The airline, which has been undergoing restructuring since late 2017, said it had narrowed its losses in 2018 to $1.28 billion, from $1.52 billion the previous year.
Along with its 2016 losses, that adds up to total losses of $4.67 billion over three years, prompting the company to scrap dozens of orders on aircraft.
Established in 2003 by the oil-rich Gulf emirate’s government, the airliner has faced stiff competition from regional rivals, Dubai aviation giant Emirates and Doha-based Qatar Airways.
Etihad invested heavily in carriers around the world including Alitalia, airberlin, Air Seychelles, Virgin Australia and India’s Jet Airways, some of which have faced financial difficulties, causing Etihad heavy losses.
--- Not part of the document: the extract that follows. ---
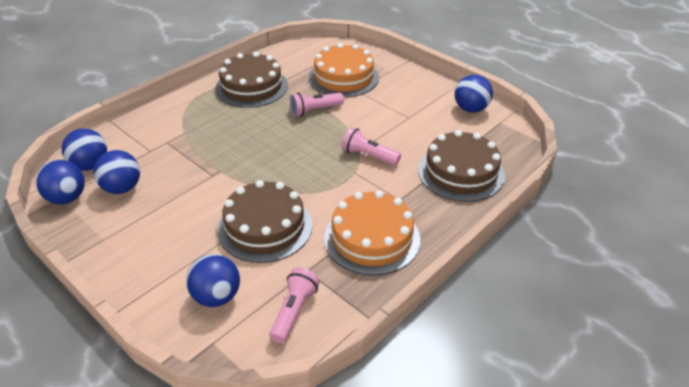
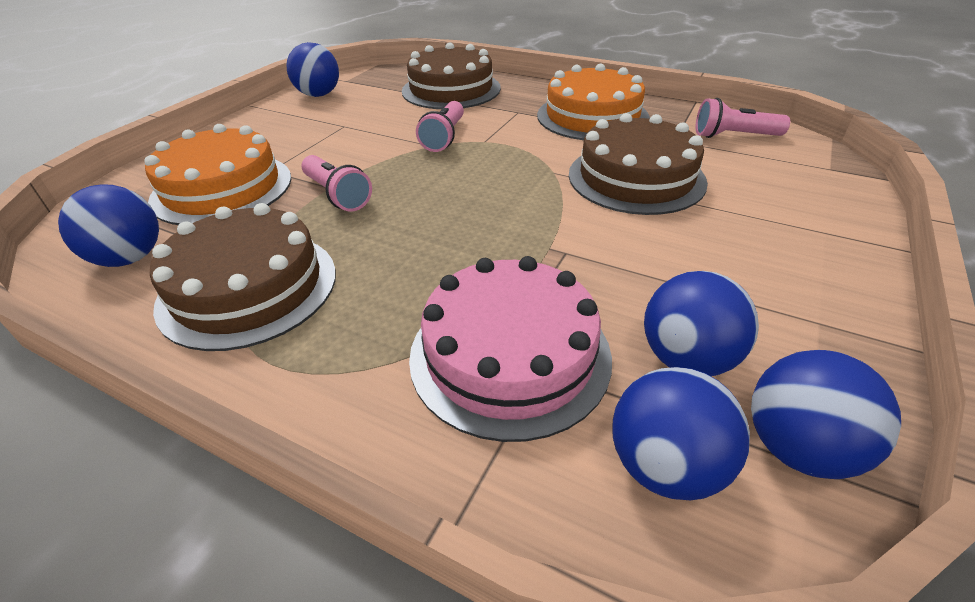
camera: 105 degrees left, 0 degrees up
(162, 144) = (509, 355): none -> pink cake
(216, 296) = (776, 182): blue ball -> blue ball (130, 258)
In late 2017, the company appointed Tony Douglas, a former British defence official, as its chief executive officer and launched a five-year restructuring process.
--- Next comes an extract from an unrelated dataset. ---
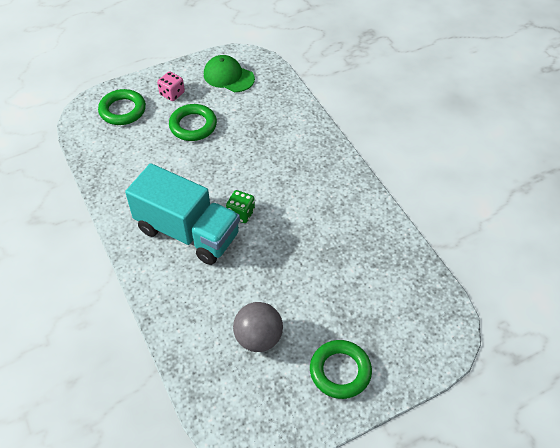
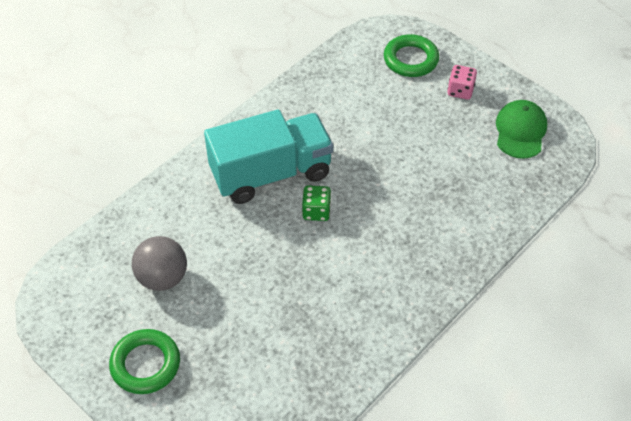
camera: 70 degrees right, 0 degrees up
(187, 232) = (271, 173): turquoise truck -> turquoise truck turned 120 degrees counterclockwise
(193, 125) = (422, 126): green ring -> none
Douglas said Thursday the airline was “streamlining our cost base, improving our cash-flow and strengthening our balance sheet.”
The company said its financials had improved since the restructuring process began, despite “challenging market conditions and effects of an increase in fuel prices.”
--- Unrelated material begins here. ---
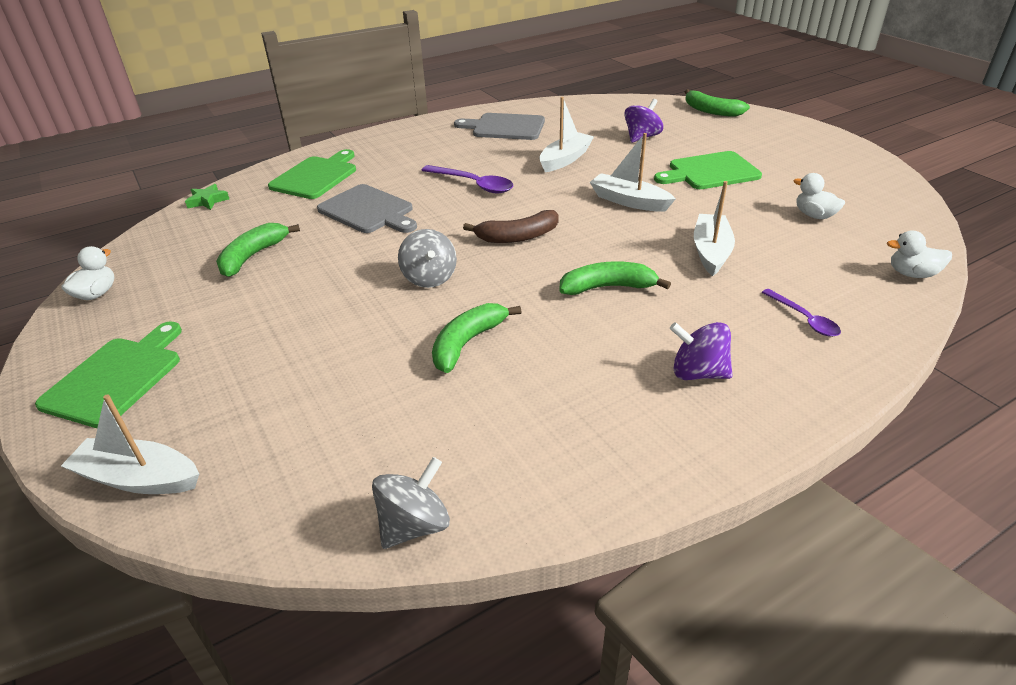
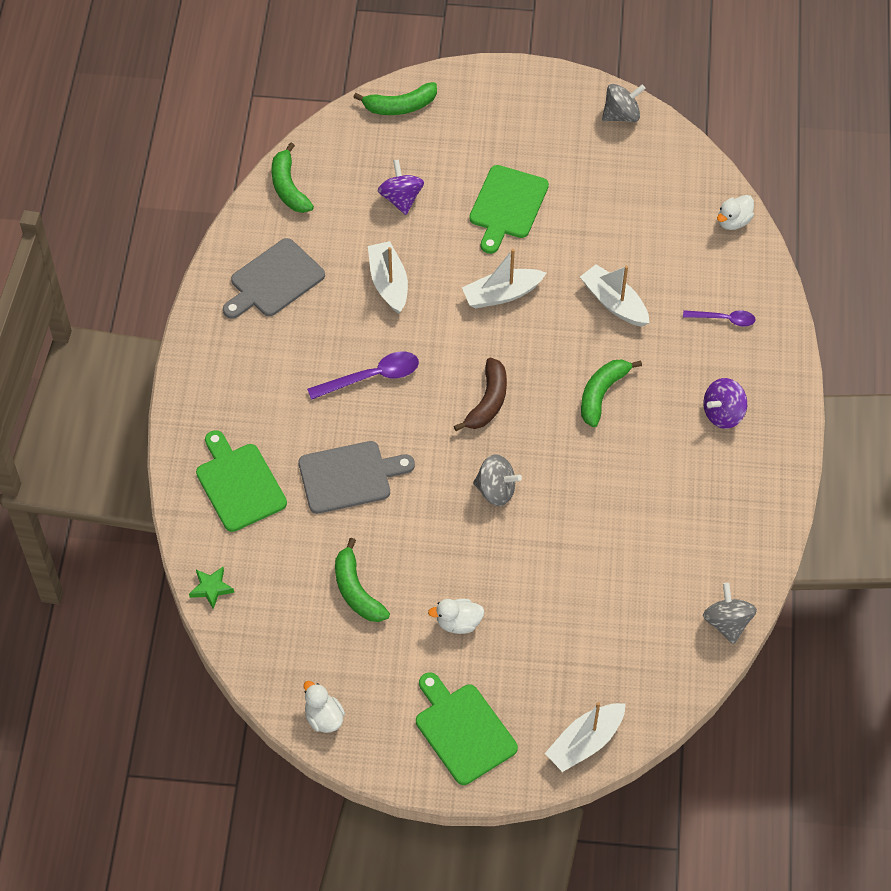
camera: 55 degrees left, 20 degrees up
(467, 343) = (595, 512): green banana -> green banana (289, 187)
(814, 215) = (626, 203): white duck -> white duck (458, 623)
(883, 179) = (621, 115): none -> grey spinning top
Airlines in the Gulf have faced a double hit from oil price fluctuations and regional political tensions.
Etihad said it had agreed with aviation giants Airbus and Boeing to sharply reduce its orders, effectively cancelling dozens of aircraft.
It said that following negotiations, Etihad “will take delivery of five Airbus A350-1000, 26 Airbus A321neo and six Boeing 777-9 aircraft in the coming years”.
That implied it is cancelling orders for around 50 Airbus planes and around 20 Boeing jets.
Last year, the carrier took delivery of seven Boeing 787 and one Boeing 777, bringing its fleet to a total 106 planes of various makes and sizes.
Etihad transported 17.8 million passengers in 2018 down from 18.6 million in the previous year.
Its revenues last year dropped slightly to $5.9 billion, far below its 2015 revenues of $9 billion.